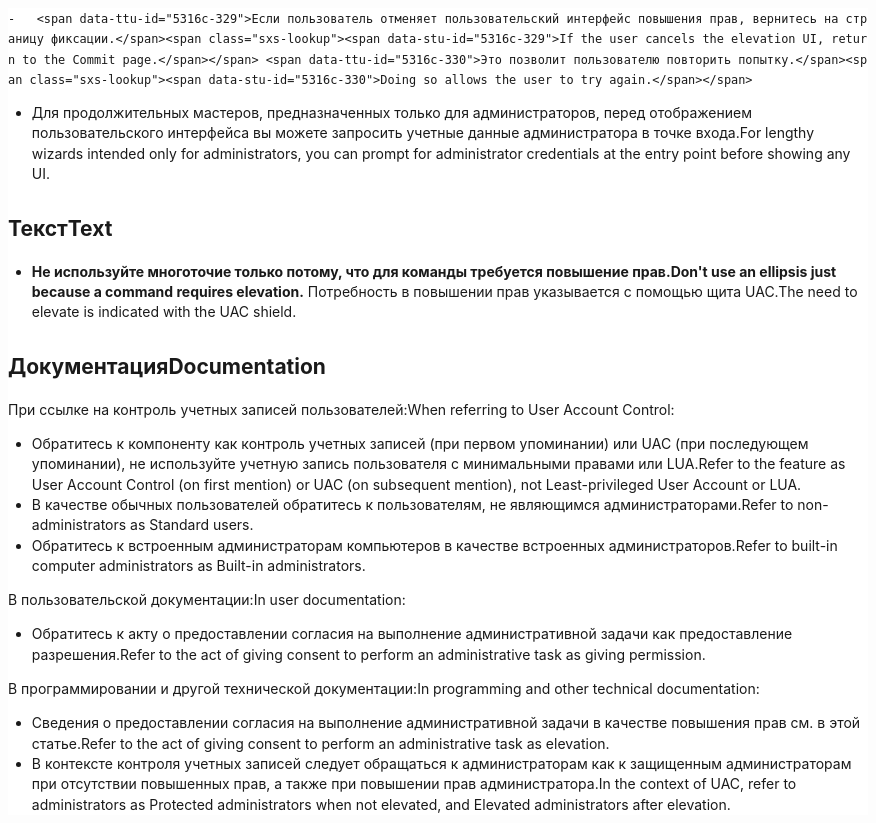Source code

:     -   <span data-ttu-id="5316c-329">Если пользователь отменяет пользовательский интерфейс повышения прав, вернитесь на страницу фиксации.</span><span class="sxs-lookup"><span data-stu-id="5316c-329">If the user cancels the elevation UI, return to the Commit page.</span></span> <span data-ttu-id="5316c-330">Это позволит пользователю повторить попытку.</span><span class="sxs-lookup"><span data-stu-id="5316c-330">Doing so allows the user to try again.</span></span>
-   <span data-ttu-id="5316c-331">Для продолжительных мастеров, предназначенных только для администраторов, перед отображением пользовательского интерфейса вы можете запросить учетные данные администратора в точке входа.</span><span class="sxs-lookup"><span data-stu-id="5316c-331">For lengthy wizards intended only for administrators, you can prompt for administrator credentials at the entry point before showing any UI.</span></span>

## <a name="text"></a><span data-ttu-id="5316c-332">Текст</span><span class="sxs-lookup"><span data-stu-id="5316c-332">Text</span></span>

-   <span data-ttu-id="5316c-333">**Не используйте многоточие только потому, что для команды требуется повышение прав.**</span><span class="sxs-lookup"><span data-stu-id="5316c-333">**Don't use an ellipsis just because a command requires elevation.**</span></span> <span data-ttu-id="5316c-334">Потребность в повышении прав указывается с помощью щита UAC.</span><span class="sxs-lookup"><span data-stu-id="5316c-334">The need to elevate is indicated with the UAC shield.</span></span>

## <a name="documentation"></a><span data-ttu-id="5316c-335">Документация</span><span class="sxs-lookup"><span data-stu-id="5316c-335">Documentation</span></span>

<span data-ttu-id="5316c-336">При ссылке на контроль учетных записей пользователей:</span><span class="sxs-lookup"><span data-stu-id="5316c-336">When referring to User Account Control:</span></span>

-   <span data-ttu-id="5316c-337">Обратитесь к компоненту как контроль учетных записей (при первом упоминании) или UAC (при последующем упоминании), не используйте учетную запись пользователя с минимальными правами или LUA.</span><span class="sxs-lookup"><span data-stu-id="5316c-337">Refer to the feature as User Account Control (on first mention) or UAC (on subsequent mention), not Least-privileged User Account or LUA.</span></span>
-   <span data-ttu-id="5316c-338">В качестве обычных пользователей обратитесь к пользователям, не являющимся администраторами.</span><span class="sxs-lookup"><span data-stu-id="5316c-338">Refer to non-administrators as Standard users.</span></span>
-   <span data-ttu-id="5316c-339">Обратитесь к встроенным администраторам компьютеров в качестве встроенных администраторов.</span><span class="sxs-lookup"><span data-stu-id="5316c-339">Refer to built-in computer administrators as Built-in administrators.</span></span>

<span data-ttu-id="5316c-340">В пользовательской документации:</span><span class="sxs-lookup"><span data-stu-id="5316c-340">In user documentation:</span></span>

-   <span data-ttu-id="5316c-341">Обратитесь к акту о предоставлении согласия на выполнение административной задачи как предоставление разрешения.</span><span class="sxs-lookup"><span data-stu-id="5316c-341">Refer to the act of giving consent to perform an administrative task as giving permission.</span></span>

<span data-ttu-id="5316c-342">В программировании и другой технической документации:</span><span class="sxs-lookup"><span data-stu-id="5316c-342">In programming and other technical documentation:</span></span>

-   <span data-ttu-id="5316c-343">Сведения о предоставлении согласия на выполнение административной задачи в качестве повышения прав см. в этой статье.</span><span class="sxs-lookup"><span data-stu-id="5316c-343">Refer to the act of giving consent to perform an administrative task as elevation.</span></span>
-   <span data-ttu-id="5316c-344">В контексте контроля учетных записей следует обращаться к администраторам как к защищенным администраторам при отсутствии повышенных прав, а также при повышении прав администратора.</span><span class="sxs-lookup"><span data-stu-id="5316c-344">In the context of UAC, refer to administrators as Protected administrators when not elevated, and Elevated administrators after elevation.</span></span>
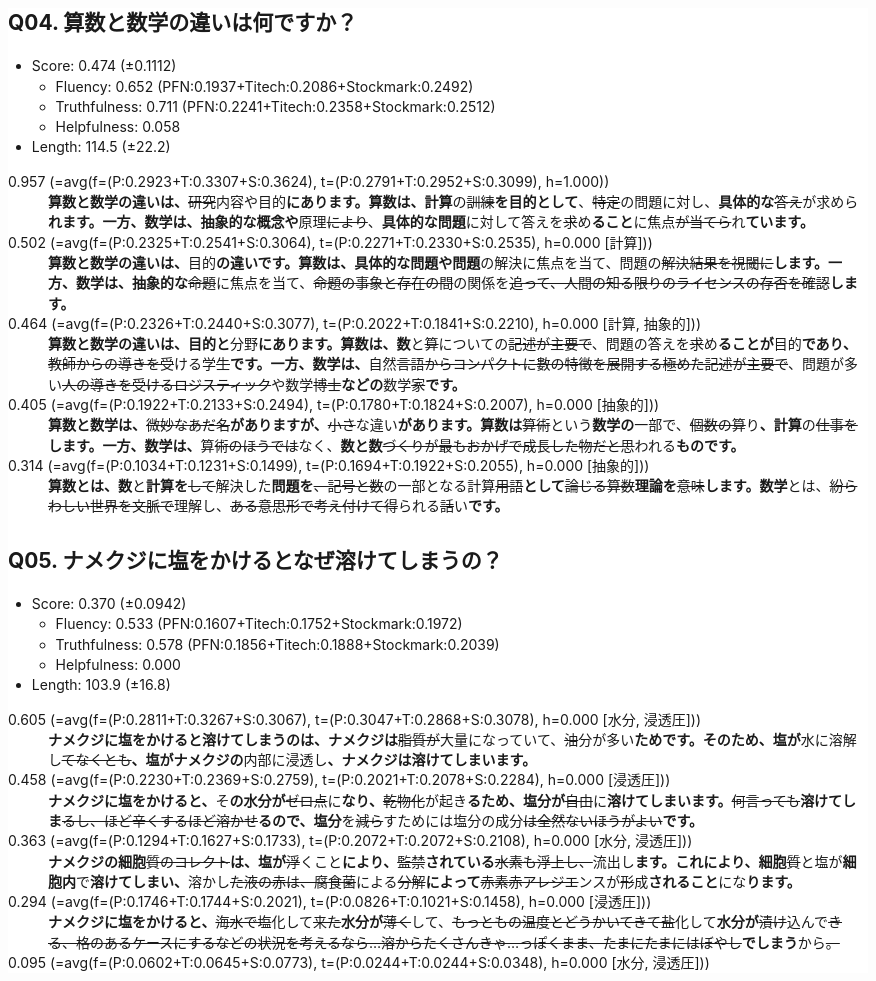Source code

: ## <a name="Q04"></a>Q04. 算数と数学の違いは何ですか？

- Score: 0.474 (±0.1112)
  - Fluency: 0.652 (PFN:0.1937+Titech:0.2086+Stockmark:0.2492)
  - Truthfulness: 0.711 (PFN:0.2241+Titech:0.2358+Stockmark:0.2512)
  - Helpfulness: 0.058
- Length: 114.5 (±22.2)

<dl>
<dt>0.957 (=avg(f=(P:0.2923+T:0.3307+S:0.3624), t=(P:0.2791+T:0.2952+S:0.3099), h=1.000))</dt>
<dd><b>算数と数学の違いは、</b><s>研究</s>内容や目的<b>にあります。算数は、計算</b>の<s>訓練</s><b>を目的として</b>、<s>特定</s>の問題に対し、<b>具体的な</b><s>答え</s>が求めら<b>れます。一方、数学は、抽象的な概念や</b>原理<s>により</s>、<b>具体的な問題</b>に対して答えを<s>求</s>め<b>ること</b>に焦点<s>が当てら</s>れ<b>ています。</b></dd>
<dt>0.502 (=avg(f=(P:0.2325+T:0.2541+S:0.3064), t=(P:0.2271+T:0.2330+S:0.2535), h=0.000 [計算]))</dt>
<dd><b>算数と数学の違いは、</b>目的<b>の違いです。算数は、具体的な問題や問題</b>の解決に焦点を当て、問題の<s>解決結果を視閾に</s><b>します。一方、数学は、抽象的な</b><s>命題</s>に焦点を当て、<s>命題の事象と存在の間</s>の関係を<s>追って、人間の知る限りのライセンスの存否を確認</s><b>します。</b></dd>
<dt>0.464 (=avg(f=(P:0.2326+T:0.2440+S:0.3077), t=(P:0.2022+T:0.1841+S:0.2210), h=0.000 [計算, 抽象的]))</dt>
<dd><b>算数と数学の違いは、目的と</b>分野<b>にあります。算数は、数</b>と<s>算</s>についての<s>記述が主要で</s>、問題の答えを<s>求</s>め<b>ることが</b>目的<b>であり、</b><s>教師からの導きを受</s>ける学<s>生</s><b>です。一方、数学は、</b>自然<s>言語からコンパクトに數の特徴を展開する極めた記述が主要で</s>、問題が多い<s>人の導きを受けるロジスティック</s>や数学<s>博士</s><b>などの</b>数学<s>家</s><b>です。</b></dd>
<dt>0.405 (=avg(f=(P:0.1922+T:0.2133+S:0.2494), t=(P:0.1780+T:0.1824+S:0.2007), h=0.000 [抽象的]))</dt>
<dd><b>算数と数学は、</b><s>微妙なあだ名</s><b>がありますが、</b><s>小さ</s>な違い<b>があります。算数は</b><s>算術</s>という<b>数学の</b>一部で、<s>個数の算</s>り<b>、計算</b>の<s>仕事を</s><b>します。一方、数学は、</b>算<s>術のほうでは</s>なく、<b>数と数</b><s>づくりが最もおかげで成長した物だと思</s>われる<b>ものです。</b></dd>
<dt>0.314 (=avg(f=(P:0.1034+T:0.1231+S:0.1499), t=(P:0.1694+T:0.1922+S:0.2055), h=0.000 [抽象的]))</dt>
<dd><b>算数とは、数</b>と<b>計算を</b><s>して</s>解決した<b>問題を</b><s>、記号と数</s>の一部となる計算<s>用語</s><b>として</b><s>論じる算数</s><b>理論を</b><s>意味</s><b>します。数学</b>とは、<s>紛らわしい世界を文脈で</s>理解し、<s>ある意思形で考え付けて得</s>られる<s>話</s>い<b>です。</b></dd>
</dl>

## <a name="Q05"></a>Q05. ナメクジに塩をかけるとなぜ溶けてしまうの？

- Score: 0.370 (±0.0942)
  - Fluency: 0.533 (PFN:0.1607+Titech:0.1752+Stockmark:0.1972)
  - Truthfulness: 0.578 (PFN:0.1856+Titech:0.1888+Stockmark:0.2039)
  - Helpfulness: 0.000
- Length: 103.9 (±16.8)

<dl>
<dt>0.605 (=avg(f=(P:0.2811+T:0.3267+S:0.3067), t=(P:0.3047+T:0.2868+S:0.3078), h=0.000 [水分, 浸透圧]))</dt>
<dd><b>ナメクジに塩をかけると溶けてしまうのは、ナメクジは</b><s>脂質が</s>大量になっていて、<s>油</s>分が多い<b>ためです。そのため、塩が</b>水に溶解し<s>てなくとも</s><b>、塩がナメクジの</b>内部に浸透し<b>、ナメクジは溶けてしまいます。</b></dd>
<dt>0.458 (=avg(f=(P:0.2230+T:0.2369+S:0.2759), t=(P:0.2021+T:0.2078+S:0.2284), h=0.000 [浸透圧]))</dt>
<dd><b>ナメクジに塩をかけると、</b>そ<b>の水分が</b><s>ゼロ点</s>に<b>なり、</b><s>乾物化</s>が起き<b>るため、塩分が</b><s>自由</s>に<b>溶けてしまいます。</b><s>何言っても</s><b>溶けてしま</b><s>るし、ほど辛くするほど溶かせ</s><b>るので、塩分</b>を<s>減ら</s>すためには塩分の成分<s>は全然ないほうがよい</s><b>です。</b></dd>
<dt>0.363 (=avg(f=(P:0.1294+T:0.1627+S:0.1733), t=(P:0.2072+T:0.2072+S:0.2108), h=0.000 [水分, 浸透圧]))</dt>
<dd><b>ナメクジの細胞</b><s>質のコレクト</s><b>は、塩が</b><s>浮</s>くこと<b>により、</b><s>監禁</s><b>されている</b><s>水素も浮上し、</s>流出し<b>ます。これにより、細胞</b><s>質</s>と塩が<b>細胞内</b>で<b>溶けてしまい、</b>溶かし<s>た液の赤は、腐食菌</s>による<s>分解</s><b>によって</b><s>赤素赤アレジエ</s>ンスが<s>形</s>成<b>されること</b>にな<b>ります。</b></dd>
<dt>0.294 (=avg(f=(P:0.1746+T:0.1744+S:0.2021), t=(P:0.0826+T:0.1021+S:0.1458), h=0.000 [浸透圧]))</dt>
<dd><b>ナメクジに塩をかけると、</b><s>海水で塩</s>化して<s>来た</s><b>水分が</b><s>薄く</s>して、<s>もっともの温度とどうかいてきて盐</s>化して<b>水分が</b><s>漬け</s>込んで<s>きる、格のあるケースにするなどの状況を考えるなら…溶からたくさんきゃ…っぽくまま、たまにたまにはぼやし</s><b>でしまう</b>から<s>。</s></dd>
<dt>0.095 (=avg(f=(P:0.0602+T:0.0645+S:0.0773), t=(P:0.0244+T:0.0244+S:0.0348), h=0.000 [水分, 浸透圧]))</dt>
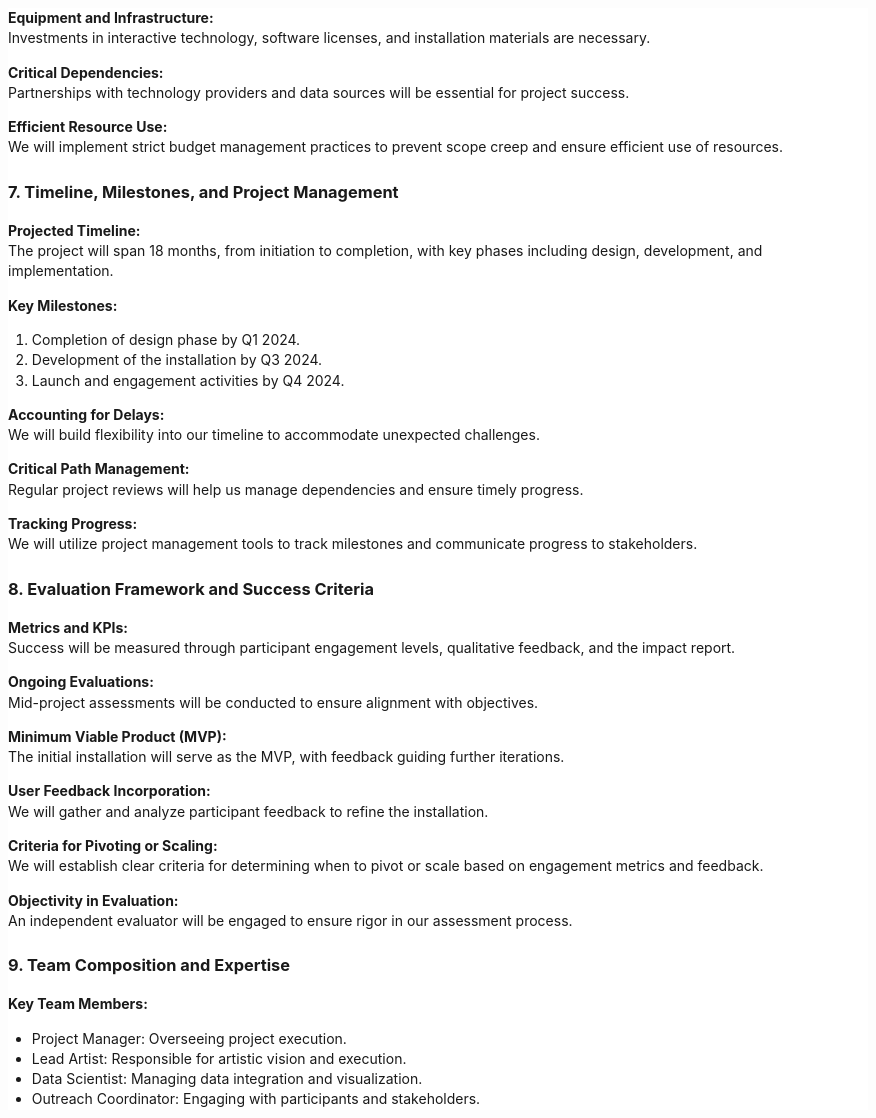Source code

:**Equipment and Infrastructure:**  
Investments in interactive technology, software licenses, and installation materials are necessary.

**Critical Dependencies:**  
Partnerships with technology providers and data sources will be essential for project success.

**Efficient Resource Use:**  
We will implement strict budget management practices to prevent scope creep and ensure efficient use of resources.

### 7. Timeline, Milestones, and Project Management

**Projected Timeline:**  
The project will span 18 months, from initiation to completion, with key phases including design, development, and implementation.

**Key Milestones:**  
1. Completion of design phase by Q1 2024.
2. Development of the installation by Q3 2024.
3. Launch and engagement activities by Q4 2024.

**Accounting for Delays:**  
We will build flexibility into our timeline to accommodate unexpected challenges.

**Critical Path Management:**  
Regular project reviews will help us manage dependencies and ensure timely progress.

**Tracking Progress:**  
We will utilize project management tools to track milestones and communicate progress to stakeholders.

### 8. Evaluation Framework and Success Criteria

**Metrics and KPIs:**  
Success will be measured through participant engagement levels, qualitative feedback, and the impact report.

**Ongoing Evaluations:**  
Mid-project assessments will be conducted to ensure alignment with objectives.

**Minimum Viable Product (MVP):**  
The initial installation will serve as the MVP, with feedback guiding further iterations.

**User Feedback Incorporation:**  
We will gather and analyze participant feedback to refine the installation.

**Criteria for Pivoting or Scaling:**  
We will establish clear criteria for determining when to pivot or scale based on engagement metrics and feedback.

**Objectivity in Evaluation:**  
An independent evaluator will be engaged to ensure rigor in our assessment process.

### 9. Team Composition and Expertise

**Key Team Members:**  
- Project Manager: Overseeing project execution.
- Lead Artist: Responsible for artistic vision and execution.
- Data Scientist: Managing data integration and visualization.
- Outreach Coordinator: Engaging with participants and stakeholders.
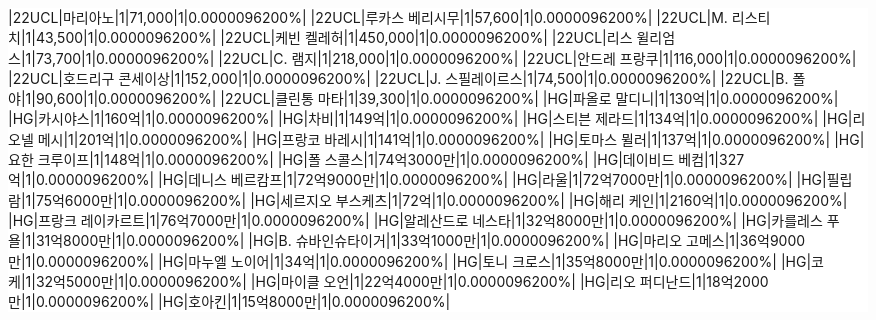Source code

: |22UCL|마리아노|1|71,000|1|0.0000096200%|
|22UCL|루카스 베리시무|1|57,600|1|0.0000096200%|
|22UCL|M. 리스티치|1|43,500|1|0.0000096200%|
|22UCL|케빈 켈레허|1|450,000|1|0.0000096200%|
|22UCL|리스 윌리엄스|1|73,700|1|0.0000096200%|
|22UCL|C. 램지|1|218,000|1|0.0000096200%|
|22UCL|안드레 프랑쿠|1|116,000|1|0.0000096200%|
|22UCL|호드리구 콘세이상|1|152,000|1|0.0000096200%|
|22UCL|J. 스필레이르스|1|74,500|1|0.0000096200%|
|22UCL|B. 폴야|1|90,600|1|0.0000096200%|
|22UCL|클린통 마타|1|39,300|1|0.0000096200%|
|HG|파올로 말디니|1|130억|1|0.0000096200%|
|HG|카시야스|1|160억|1|0.0000096200%|
|HG|차비|1|149억|1|0.0000096200%|
|HG|스티븐 제라드|1|134억|1|0.0000096200%|
|HG|리오넬 메시|1|201억|1|0.0000096200%|
|HG|프랑코 바레시|1|141억|1|0.0000096200%|
|HG|토마스 뮐러|1|137억|1|0.0000096200%|
|HG|요한 크루이프|1|148억|1|0.0000096200%|
|HG|폴 스콜스|1|74억3000만|1|0.0000096200%|
|HG|데이비드 베컴|1|327억|1|0.0000096200%|
|HG|데니스 베르캄프|1|72억9000만|1|0.0000096200%|
|HG|라울|1|72억7000만|1|0.0000096200%|
|HG|필립 람|1|75억6000만|1|0.0000096200%|
|HG|세르지오 부스케츠|1|72억|1|0.0000096200%|
|HG|해리 케인|1|2160억|1|0.0000096200%|
|HG|프랑크 레이카르트|1|76억7000만|1|0.0000096200%|
|HG|알레산드로 네스타|1|32억8000만|1|0.0000096200%|
|HG|카를레스 푸욜|1|31억8000만|1|0.0000096200%|
|HG|B. 슈바인슈타이거|1|33억1000만|1|0.0000096200%|
|HG|마리오 고메스|1|36억9000만|1|0.0000096200%|
|HG|마누엘 노이어|1|34억|1|0.0000096200%|
|HG|토니 크로스|1|35억8000만|1|0.0000096200%|
|HG|코케|1|32억5000만|1|0.0000096200%|
|HG|마이클 오언|1|22억4000만|1|0.0000096200%|
|HG|리오 퍼디난드|1|18억2000만|1|0.0000096200%|
|HG|호아킨|1|15억8000만|1|0.0000096200%|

____________

> INSTRUCTIONS TO FOLLOW
For the records above, state the count of lines where "perform" appears, without any other text.

> TASK SOLUTION
2